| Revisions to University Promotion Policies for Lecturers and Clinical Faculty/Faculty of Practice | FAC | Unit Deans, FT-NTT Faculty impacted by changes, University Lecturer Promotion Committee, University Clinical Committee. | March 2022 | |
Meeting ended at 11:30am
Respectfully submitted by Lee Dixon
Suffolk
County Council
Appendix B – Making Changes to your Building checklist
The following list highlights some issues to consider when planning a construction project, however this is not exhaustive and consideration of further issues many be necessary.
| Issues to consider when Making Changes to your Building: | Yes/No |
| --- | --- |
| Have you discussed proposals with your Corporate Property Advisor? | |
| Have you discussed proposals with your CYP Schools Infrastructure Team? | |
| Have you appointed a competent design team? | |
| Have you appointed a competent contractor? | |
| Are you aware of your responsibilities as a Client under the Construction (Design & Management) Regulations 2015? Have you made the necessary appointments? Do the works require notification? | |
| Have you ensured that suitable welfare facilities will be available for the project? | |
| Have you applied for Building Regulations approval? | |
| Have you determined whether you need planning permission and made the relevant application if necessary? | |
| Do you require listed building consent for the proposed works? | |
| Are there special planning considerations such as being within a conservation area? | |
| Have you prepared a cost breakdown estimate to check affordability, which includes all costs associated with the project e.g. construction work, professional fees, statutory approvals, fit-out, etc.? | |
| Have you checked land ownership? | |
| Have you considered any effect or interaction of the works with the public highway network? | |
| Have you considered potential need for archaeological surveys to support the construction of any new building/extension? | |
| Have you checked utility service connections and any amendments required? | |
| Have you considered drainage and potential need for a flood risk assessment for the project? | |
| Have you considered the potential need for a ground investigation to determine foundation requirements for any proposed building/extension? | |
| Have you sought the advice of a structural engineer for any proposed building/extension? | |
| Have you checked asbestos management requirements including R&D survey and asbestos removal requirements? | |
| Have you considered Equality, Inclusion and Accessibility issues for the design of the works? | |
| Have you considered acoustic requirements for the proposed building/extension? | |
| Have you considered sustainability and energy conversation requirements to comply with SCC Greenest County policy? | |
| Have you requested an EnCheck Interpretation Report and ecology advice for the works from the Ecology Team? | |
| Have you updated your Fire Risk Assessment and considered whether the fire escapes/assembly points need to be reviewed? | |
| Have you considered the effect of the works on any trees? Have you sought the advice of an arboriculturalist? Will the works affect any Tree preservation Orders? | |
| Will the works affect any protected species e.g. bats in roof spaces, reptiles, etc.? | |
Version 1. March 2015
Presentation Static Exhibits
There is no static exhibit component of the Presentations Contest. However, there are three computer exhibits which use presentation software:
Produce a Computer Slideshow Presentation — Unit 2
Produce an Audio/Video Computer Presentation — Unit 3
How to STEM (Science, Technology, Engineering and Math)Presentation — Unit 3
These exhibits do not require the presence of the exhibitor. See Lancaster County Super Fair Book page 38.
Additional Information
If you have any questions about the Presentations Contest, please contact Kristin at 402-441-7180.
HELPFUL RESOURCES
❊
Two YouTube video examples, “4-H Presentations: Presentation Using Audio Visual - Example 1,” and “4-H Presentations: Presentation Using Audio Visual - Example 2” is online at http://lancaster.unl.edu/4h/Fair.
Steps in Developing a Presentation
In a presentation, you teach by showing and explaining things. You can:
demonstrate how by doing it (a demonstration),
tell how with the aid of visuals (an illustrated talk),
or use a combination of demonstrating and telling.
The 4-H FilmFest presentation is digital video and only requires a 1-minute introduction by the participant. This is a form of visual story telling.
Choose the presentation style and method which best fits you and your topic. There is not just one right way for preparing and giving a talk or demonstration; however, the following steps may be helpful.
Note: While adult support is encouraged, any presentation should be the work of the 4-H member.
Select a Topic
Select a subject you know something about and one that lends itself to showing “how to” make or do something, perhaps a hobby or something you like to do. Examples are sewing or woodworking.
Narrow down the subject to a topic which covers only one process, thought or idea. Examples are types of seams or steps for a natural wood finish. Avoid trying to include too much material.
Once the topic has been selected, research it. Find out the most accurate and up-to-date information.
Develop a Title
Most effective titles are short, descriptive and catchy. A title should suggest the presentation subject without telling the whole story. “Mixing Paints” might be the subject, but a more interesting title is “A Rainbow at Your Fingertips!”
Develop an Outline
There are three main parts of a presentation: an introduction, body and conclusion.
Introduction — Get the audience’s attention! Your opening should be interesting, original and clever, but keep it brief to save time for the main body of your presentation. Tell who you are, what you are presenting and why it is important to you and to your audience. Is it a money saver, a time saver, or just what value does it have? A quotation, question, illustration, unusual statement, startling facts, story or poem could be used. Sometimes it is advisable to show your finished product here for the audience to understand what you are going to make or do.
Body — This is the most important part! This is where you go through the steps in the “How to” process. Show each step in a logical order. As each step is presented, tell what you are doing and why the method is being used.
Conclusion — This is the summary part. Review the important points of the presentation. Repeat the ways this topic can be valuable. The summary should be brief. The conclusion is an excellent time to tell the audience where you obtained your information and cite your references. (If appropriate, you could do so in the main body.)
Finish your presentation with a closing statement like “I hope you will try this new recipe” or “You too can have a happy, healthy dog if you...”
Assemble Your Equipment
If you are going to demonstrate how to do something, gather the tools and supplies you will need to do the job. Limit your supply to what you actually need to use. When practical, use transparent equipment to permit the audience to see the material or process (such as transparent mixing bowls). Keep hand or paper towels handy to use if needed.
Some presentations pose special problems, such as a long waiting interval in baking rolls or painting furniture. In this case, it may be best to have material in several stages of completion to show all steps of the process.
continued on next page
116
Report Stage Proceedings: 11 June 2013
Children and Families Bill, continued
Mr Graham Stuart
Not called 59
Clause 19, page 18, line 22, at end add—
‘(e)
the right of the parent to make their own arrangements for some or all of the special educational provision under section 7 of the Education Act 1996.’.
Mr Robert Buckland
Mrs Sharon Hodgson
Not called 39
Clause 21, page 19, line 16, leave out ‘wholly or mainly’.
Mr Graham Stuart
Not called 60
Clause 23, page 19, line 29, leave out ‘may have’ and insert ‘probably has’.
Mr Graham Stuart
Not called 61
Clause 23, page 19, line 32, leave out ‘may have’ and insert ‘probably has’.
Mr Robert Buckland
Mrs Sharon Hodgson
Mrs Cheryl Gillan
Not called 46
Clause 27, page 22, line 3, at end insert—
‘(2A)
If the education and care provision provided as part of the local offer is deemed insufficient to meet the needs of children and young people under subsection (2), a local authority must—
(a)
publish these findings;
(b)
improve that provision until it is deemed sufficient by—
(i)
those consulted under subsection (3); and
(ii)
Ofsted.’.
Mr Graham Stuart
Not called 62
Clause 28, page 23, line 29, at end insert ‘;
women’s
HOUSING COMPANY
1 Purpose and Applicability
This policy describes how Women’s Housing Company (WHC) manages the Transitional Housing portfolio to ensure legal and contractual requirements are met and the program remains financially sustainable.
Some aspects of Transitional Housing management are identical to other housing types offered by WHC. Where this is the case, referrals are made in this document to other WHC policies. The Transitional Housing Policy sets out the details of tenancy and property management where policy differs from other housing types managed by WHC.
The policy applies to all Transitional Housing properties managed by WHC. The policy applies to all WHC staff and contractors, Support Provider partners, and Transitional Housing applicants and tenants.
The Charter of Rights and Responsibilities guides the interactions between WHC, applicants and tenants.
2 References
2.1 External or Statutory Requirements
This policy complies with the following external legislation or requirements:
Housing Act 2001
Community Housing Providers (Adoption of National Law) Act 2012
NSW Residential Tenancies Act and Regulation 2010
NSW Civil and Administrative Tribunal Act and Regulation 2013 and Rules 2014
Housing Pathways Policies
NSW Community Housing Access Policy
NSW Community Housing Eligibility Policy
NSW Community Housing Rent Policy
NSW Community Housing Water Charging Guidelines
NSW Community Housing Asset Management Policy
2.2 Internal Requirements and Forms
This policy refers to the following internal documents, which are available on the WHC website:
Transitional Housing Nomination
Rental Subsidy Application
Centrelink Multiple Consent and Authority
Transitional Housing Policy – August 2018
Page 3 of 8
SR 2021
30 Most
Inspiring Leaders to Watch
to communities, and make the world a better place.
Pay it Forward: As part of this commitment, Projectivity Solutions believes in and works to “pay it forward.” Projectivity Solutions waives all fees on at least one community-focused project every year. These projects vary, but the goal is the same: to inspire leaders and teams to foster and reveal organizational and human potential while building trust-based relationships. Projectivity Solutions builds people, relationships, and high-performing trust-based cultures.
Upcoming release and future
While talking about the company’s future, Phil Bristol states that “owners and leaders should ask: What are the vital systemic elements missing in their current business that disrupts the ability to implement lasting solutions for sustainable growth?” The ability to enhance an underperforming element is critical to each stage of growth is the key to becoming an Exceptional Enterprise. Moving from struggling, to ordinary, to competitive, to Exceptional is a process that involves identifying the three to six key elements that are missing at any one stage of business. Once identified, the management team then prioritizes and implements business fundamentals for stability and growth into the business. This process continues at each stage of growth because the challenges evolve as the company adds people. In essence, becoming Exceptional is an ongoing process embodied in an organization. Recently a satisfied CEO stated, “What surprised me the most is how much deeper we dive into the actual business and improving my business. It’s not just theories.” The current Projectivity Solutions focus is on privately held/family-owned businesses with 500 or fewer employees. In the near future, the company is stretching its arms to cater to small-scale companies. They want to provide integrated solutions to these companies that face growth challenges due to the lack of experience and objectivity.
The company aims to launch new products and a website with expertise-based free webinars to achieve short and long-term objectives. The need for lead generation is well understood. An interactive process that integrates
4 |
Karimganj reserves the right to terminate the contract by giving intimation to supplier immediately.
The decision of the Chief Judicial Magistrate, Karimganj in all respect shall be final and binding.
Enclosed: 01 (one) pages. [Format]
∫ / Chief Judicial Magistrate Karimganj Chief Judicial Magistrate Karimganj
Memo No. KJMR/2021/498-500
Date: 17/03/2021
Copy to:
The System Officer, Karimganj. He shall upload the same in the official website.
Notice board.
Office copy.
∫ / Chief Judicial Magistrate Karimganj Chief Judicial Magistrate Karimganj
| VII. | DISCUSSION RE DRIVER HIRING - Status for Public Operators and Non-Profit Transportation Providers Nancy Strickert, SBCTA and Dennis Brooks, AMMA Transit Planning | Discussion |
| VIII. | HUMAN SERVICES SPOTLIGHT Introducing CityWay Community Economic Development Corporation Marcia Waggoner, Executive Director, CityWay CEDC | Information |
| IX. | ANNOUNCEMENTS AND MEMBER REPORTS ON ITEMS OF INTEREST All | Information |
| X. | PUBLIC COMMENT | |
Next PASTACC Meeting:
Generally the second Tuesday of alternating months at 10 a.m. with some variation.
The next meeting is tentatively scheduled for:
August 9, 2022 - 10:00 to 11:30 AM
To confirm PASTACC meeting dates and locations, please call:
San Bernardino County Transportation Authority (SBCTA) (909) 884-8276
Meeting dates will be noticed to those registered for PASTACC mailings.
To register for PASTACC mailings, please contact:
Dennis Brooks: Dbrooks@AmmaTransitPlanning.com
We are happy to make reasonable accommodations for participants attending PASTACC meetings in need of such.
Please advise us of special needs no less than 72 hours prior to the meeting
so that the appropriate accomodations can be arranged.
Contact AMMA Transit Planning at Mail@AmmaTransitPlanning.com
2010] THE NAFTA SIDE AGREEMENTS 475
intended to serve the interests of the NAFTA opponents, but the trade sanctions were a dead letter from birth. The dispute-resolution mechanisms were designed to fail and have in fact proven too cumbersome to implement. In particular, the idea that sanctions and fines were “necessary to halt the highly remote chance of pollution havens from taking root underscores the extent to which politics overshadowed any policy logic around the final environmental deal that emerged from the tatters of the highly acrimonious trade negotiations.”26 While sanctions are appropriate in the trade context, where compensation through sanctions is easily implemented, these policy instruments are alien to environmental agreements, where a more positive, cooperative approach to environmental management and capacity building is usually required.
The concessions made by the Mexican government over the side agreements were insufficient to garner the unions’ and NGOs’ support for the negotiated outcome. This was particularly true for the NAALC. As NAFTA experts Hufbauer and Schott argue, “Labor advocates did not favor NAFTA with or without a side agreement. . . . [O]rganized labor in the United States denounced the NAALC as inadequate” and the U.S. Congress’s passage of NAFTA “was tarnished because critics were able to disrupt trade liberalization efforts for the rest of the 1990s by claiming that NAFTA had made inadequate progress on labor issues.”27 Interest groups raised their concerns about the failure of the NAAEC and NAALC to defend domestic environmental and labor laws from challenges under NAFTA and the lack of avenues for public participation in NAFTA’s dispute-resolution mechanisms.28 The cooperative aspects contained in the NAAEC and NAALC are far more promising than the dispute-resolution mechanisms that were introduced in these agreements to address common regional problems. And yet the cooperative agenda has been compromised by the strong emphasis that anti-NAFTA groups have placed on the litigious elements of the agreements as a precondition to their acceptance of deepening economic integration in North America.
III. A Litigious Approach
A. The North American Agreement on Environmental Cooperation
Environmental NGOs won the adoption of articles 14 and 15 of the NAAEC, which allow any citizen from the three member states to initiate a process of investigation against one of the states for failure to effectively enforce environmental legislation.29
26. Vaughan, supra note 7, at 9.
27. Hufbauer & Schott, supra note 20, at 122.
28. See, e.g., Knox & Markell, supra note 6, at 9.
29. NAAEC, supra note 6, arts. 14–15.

* * * * * * * * *

- ASSIGNED TASK
Copy every line in the entries above that has the string "County" in it.

- TASK ANSWER
County Council
| Have you considered sustainability and energy conversation requirements to comply with SCC Greenest County policy? | |
These exhibits do not require the presence of the exhibitor. See Lancaster County Super Fair Book page 38.
San Bernardino County Transportation Authority (SBCTA) (909) 884-8276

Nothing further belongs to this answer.